[Extracted data entries]
────────────────

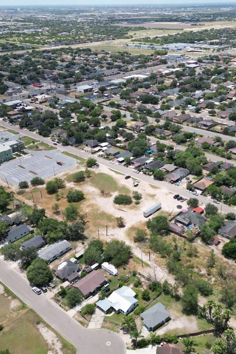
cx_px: 143
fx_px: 334
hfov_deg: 38.7
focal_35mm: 34
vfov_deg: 55.8
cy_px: 176
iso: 130
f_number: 1.7
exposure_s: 1/2500
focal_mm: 6.72
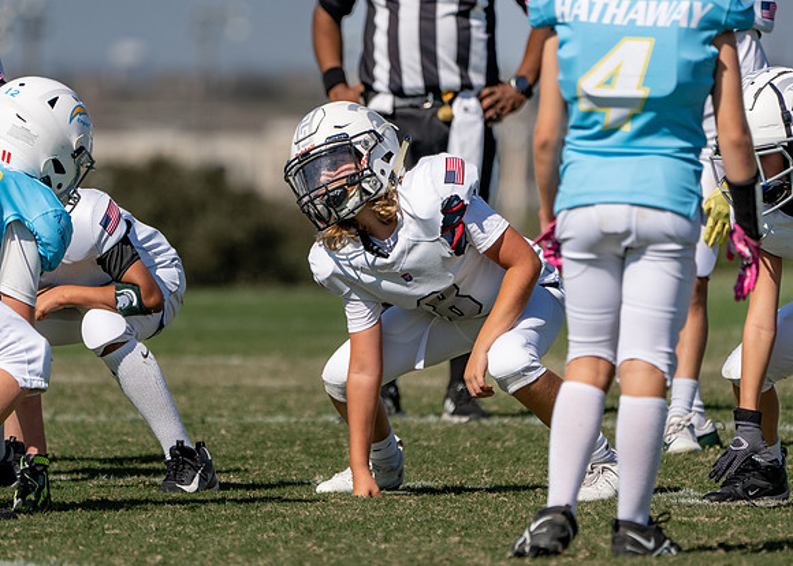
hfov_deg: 3.3
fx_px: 13642
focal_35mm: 606
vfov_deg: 2.4
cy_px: 258
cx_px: 302
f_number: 5.6
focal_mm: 400
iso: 100
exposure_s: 1/1600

────────────────

WORK INSTRUCTION:
Please set down the records exactly, and keep every image out of the copy.

RESULT:
cx_px: 143
fx_px: 334
hfov_deg: 38.7
focal_35mm: 34
vfov_deg: 55.8
cy_px: 176
iso: 130
f_number: 1.7
exposure_s: 1/2500
focal_mm: 6.72
hfov_deg: 3.3
fx_px: 13642
focal_35mm: 606
vfov_deg: 2.4
cy_px: 258
cx_px: 302
f_number: 5.6
focal_mm: 400
iso: 100
exposure_s: 1/1600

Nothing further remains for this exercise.